I received this book for free from NetGalley in exchange for an honest review. This does not affect my opinion of the book or the content of my review.
The House Between Tides by Sarah Maine
Release date: August 2nd, 2016
Publisher: Atria Books
Genre: Mystery, historical fiction
Following the death of her last living relative, Hetty Deveraux leaves London and her strained relationship behind for Muirlan, her ancestral home in Scotland’s Outer Hebrides. She intends to renovate the ruinous house into a hotel, but the shocking discovery of human remains brings her ambitious restoration plans to an abrupt halt before they even begin. Few physical clues are left to identify the body, but one thing is certain: this person did not die a natural death.
Hungry for answers, Hetty discovers that Muirlan was once the refuge of her distant relative Theo Blake, the acclaimed painter and naturalist who brought his new bride, Beatrice, there in 1910. Yet ancient gossip and a handful of leads reveal that their marriage was far from perfect; Beatrice eventually vanished from the island, never to return, and Theo withdrew from society, his paintings becoming increasingly dark and disturbing.
What happened between them has remained a mystery, but as Hetty listens to the locals and studies the masterful paintings produced by Theo during his short-lived marriage, she uncovers secrets that still reverberate through the small island community—and will lead her to the identity of the long-hidden body.
It’s been a while since I read “adult fiction” and I couldn’t be happier with my book choice! The House Between Tides is a wonderfully written slow burner. I can best compare it to a puzzle: tiny pieces are slowly connected to solve a murder mystery that stretches across decades. The book takes places during two time periods. In 2010, Hetty Devereaux visits her long abandoned family home, Muirlan House, in Scotland’s Outer Hebrides. She wants to escape her life in London and transform the derelict house into a hotel. However, the discovery of human remains complicates things and leads her to explore her family’s past. The other time period is between 1910-11 and focuses on the relationship between a painter, Theo Blake, and his young wife Beatrice.
I read the novel, about 400 pages in length, in one day. It was completely engaging and all consuming. I made a lot of the connections on my own and did correctly predict where some of the storylines were going, but the end? I didn’t see it coming and I’m always delighted when that happens. I’m also not usually a fan of multiple narratives, but switching between time periods and the people in them added a lot of depth and even more mystery. I wasn’t ever sure what was real because each character had so many secrets and told so many half truths. Of course, this just kept me even more interested to read on and find out what would happen. A huge pull for me was the atmosphere of the book. It was very gothic with the moody Scottish weather, the old crumbling buildings and isolated island. And the descriptions were spot on. I could clearly capture the the location and Blake’s paintings in my mind.
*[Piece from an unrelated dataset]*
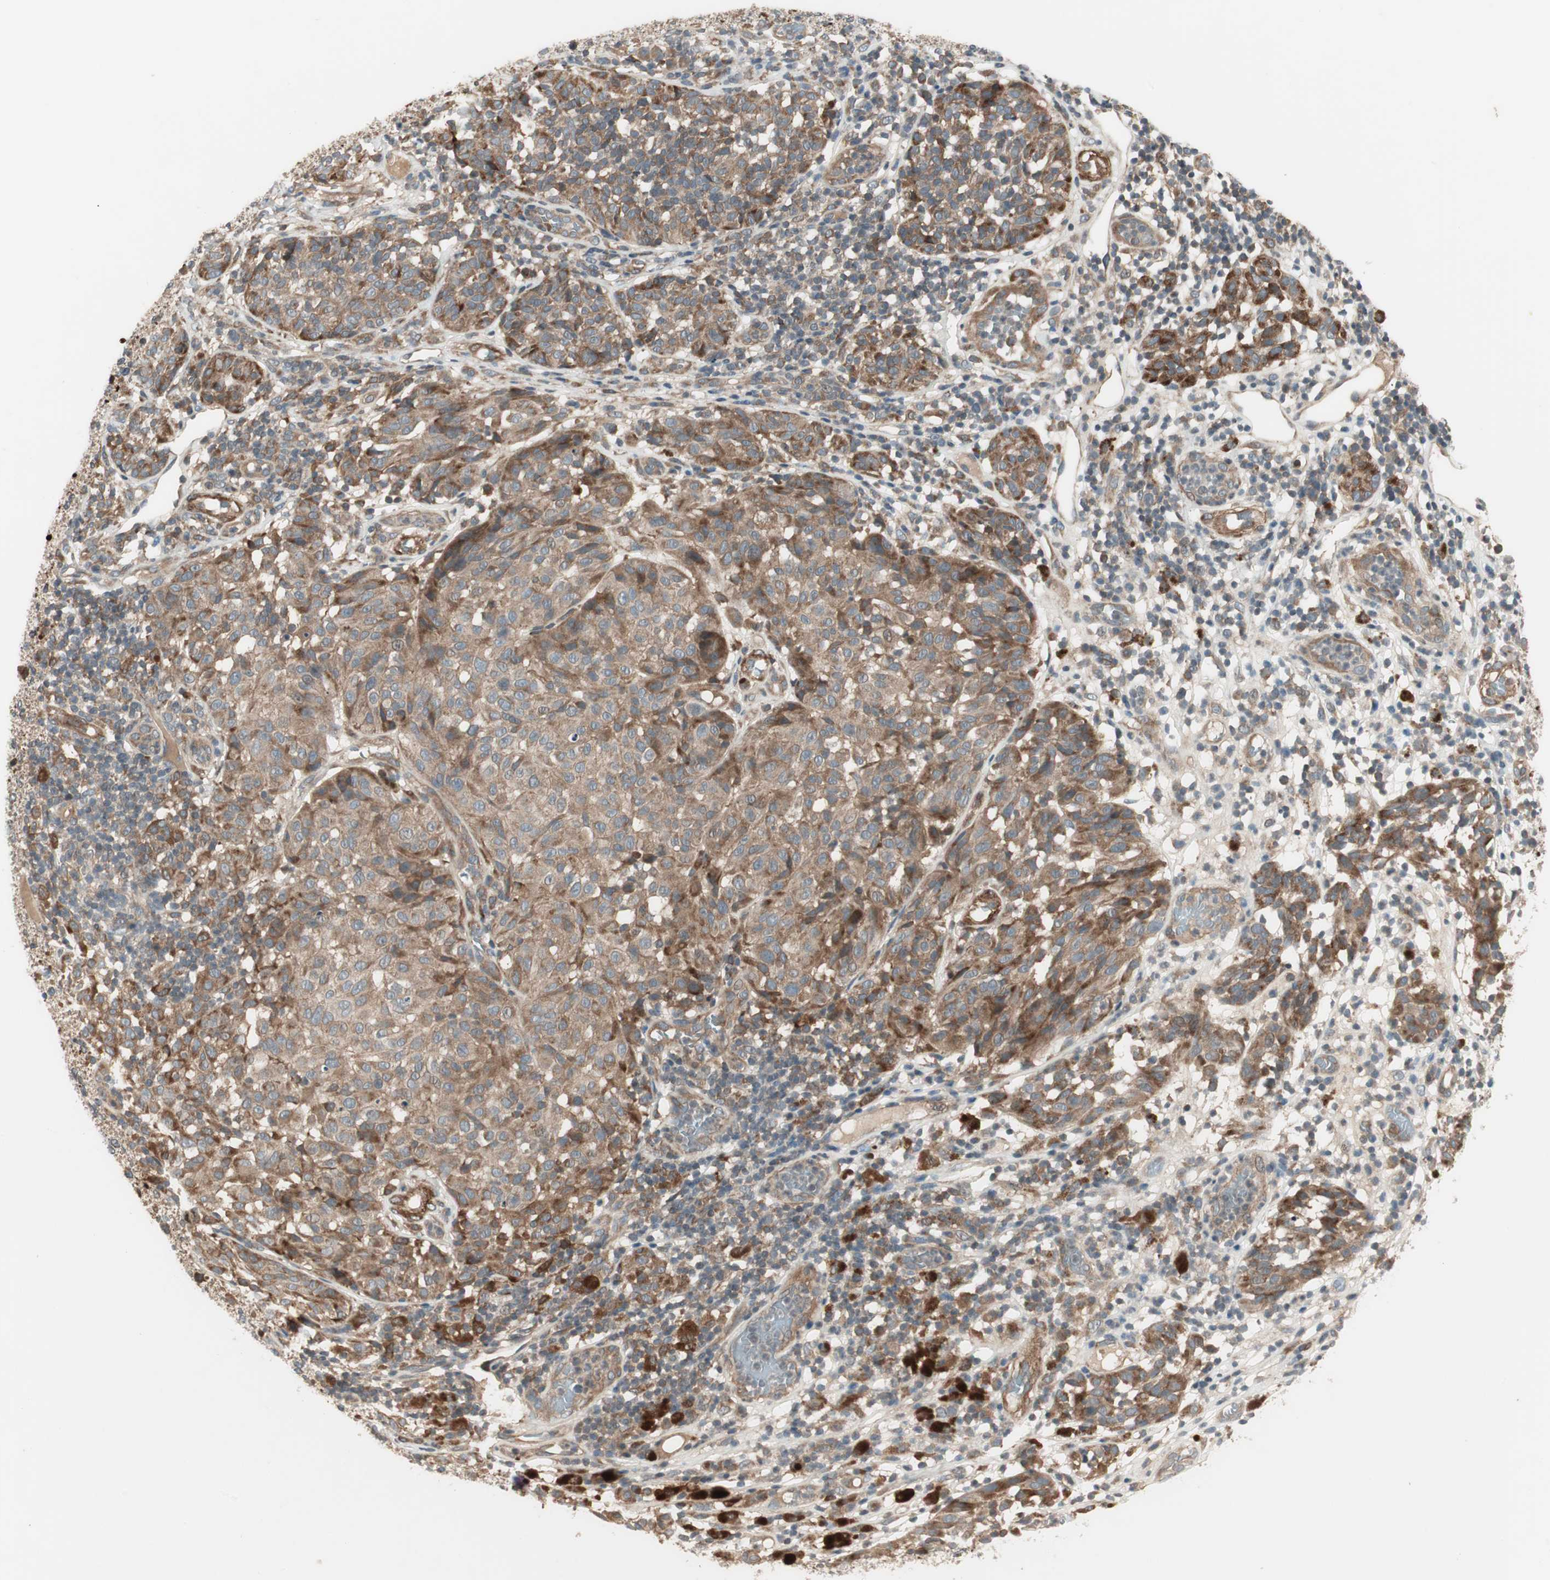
{"staining": {"intensity": "moderate", "quantity": ">75%", "location": "cytoplasmic/membranous"}, "tissue": "melanoma", "cell_type": "Tumor cells", "image_type": "cancer", "snomed": [{"axis": "morphology", "description": "Malignant melanoma, NOS"}, {"axis": "topography", "description": "Skin"}], "caption": "Malignant melanoma stained with a brown dye displays moderate cytoplasmic/membranous positive positivity in about >75% of tumor cells.", "gene": "SFRP1", "patient": {"sex": "female", "age": 46}}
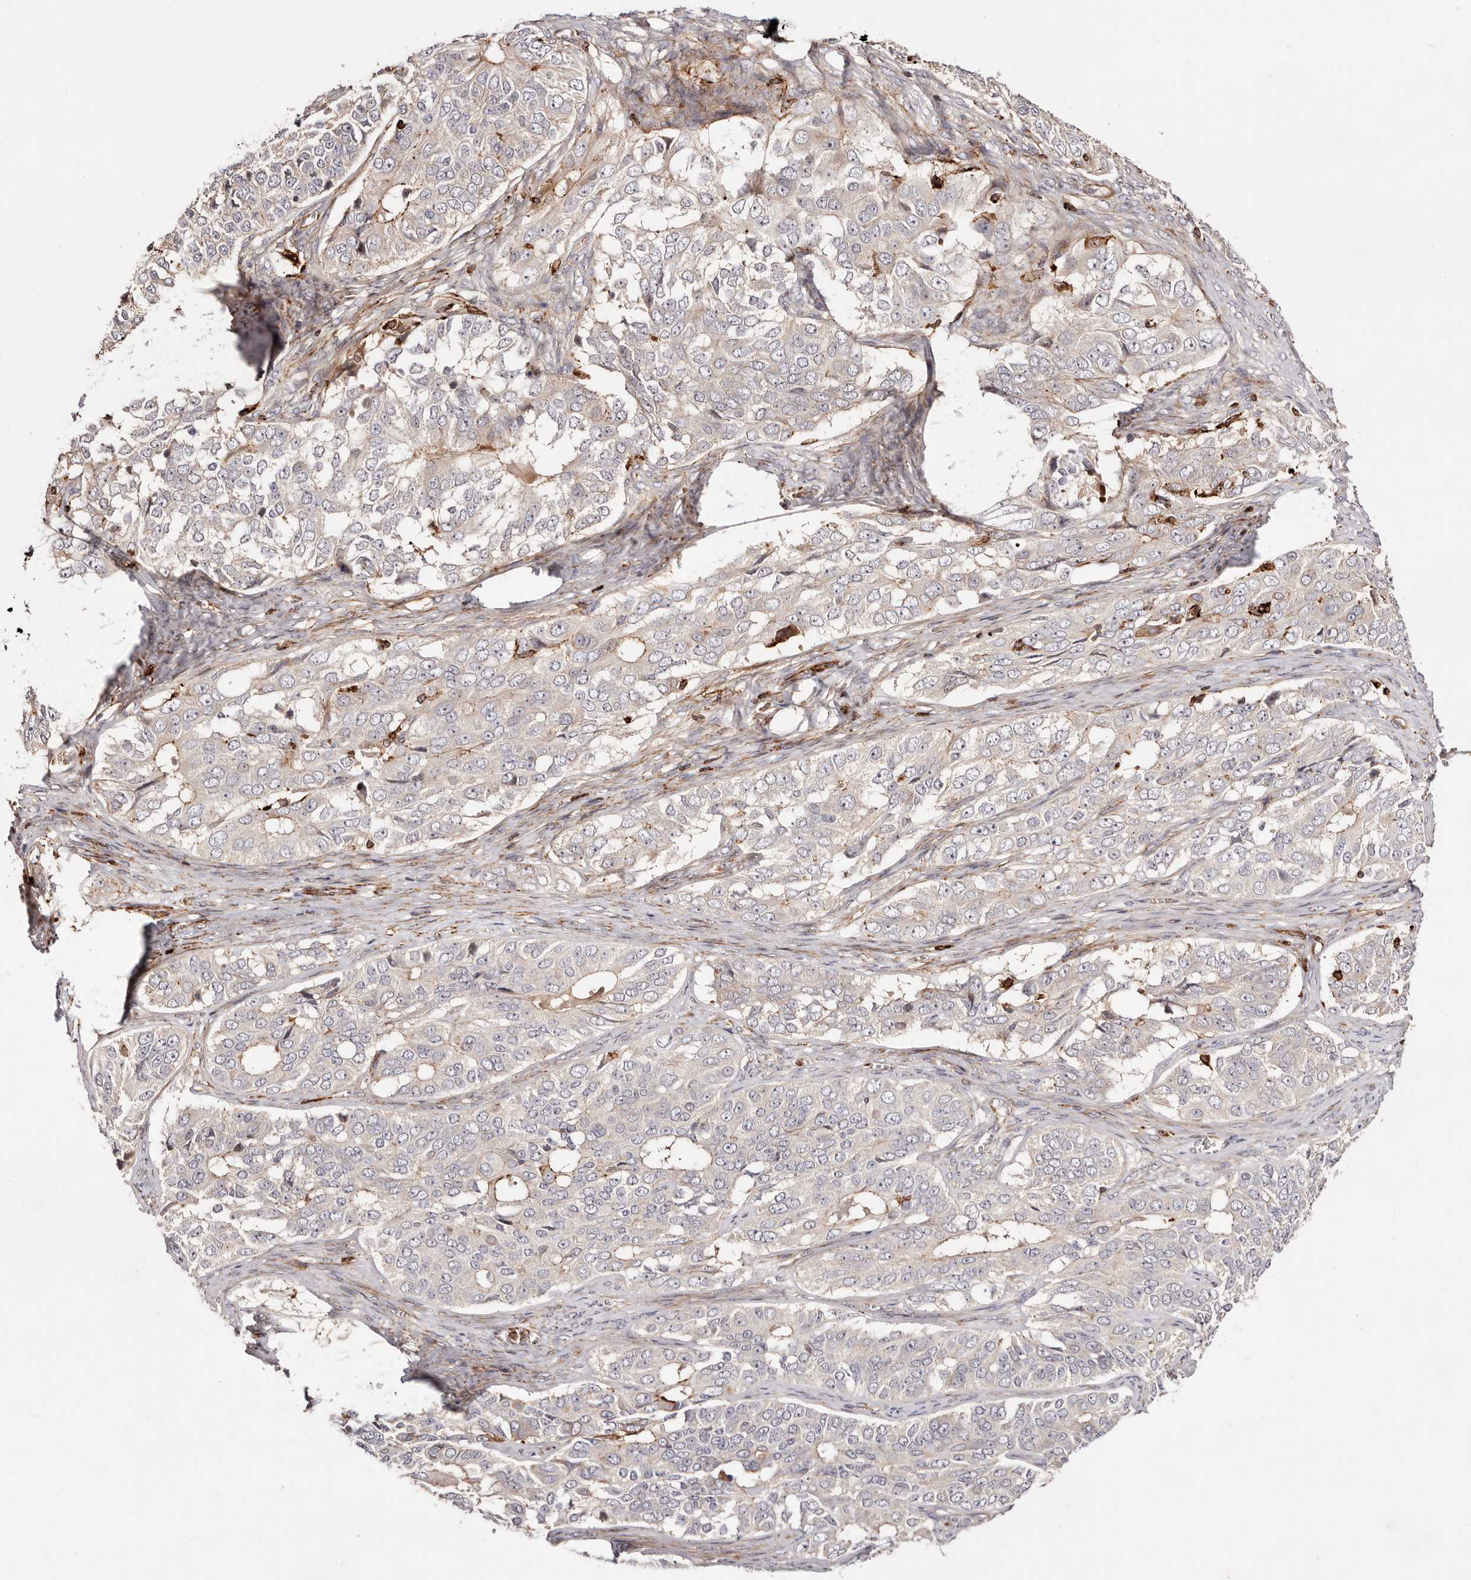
{"staining": {"intensity": "weak", "quantity": "<25%", "location": "cytoplasmic/membranous"}, "tissue": "ovarian cancer", "cell_type": "Tumor cells", "image_type": "cancer", "snomed": [{"axis": "morphology", "description": "Carcinoma, endometroid"}, {"axis": "topography", "description": "Ovary"}], "caption": "A photomicrograph of human ovarian cancer (endometroid carcinoma) is negative for staining in tumor cells.", "gene": "PTPN22", "patient": {"sex": "female", "age": 51}}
The only weakness was its one dimensional portrayal of some of its secondary characters. Hetty’s boyfriend Giles and his team of bankers and lawyers who push her to turn the old house into a hotel resort come across as power hungry and absorbed in their self worth. They are “bad” because they ignore Hetty’s wishes and are all consumed by money and business. I didn’t really know them at all and in a way, it made me like Hetty less. Why stay with a man like Giles? It simply didn’t match how she was characterized in the rest of the novel.
I would like to point out that this novel was originally released in 2014 with the title Bhalla Strand, but I am very happy that Atria is publishing it again. From what I can tell, some names and location have been changed. I definitely recommend this book. It’s a fantastic blend of historical fiction, romance and mystery that stays with you long after you finish.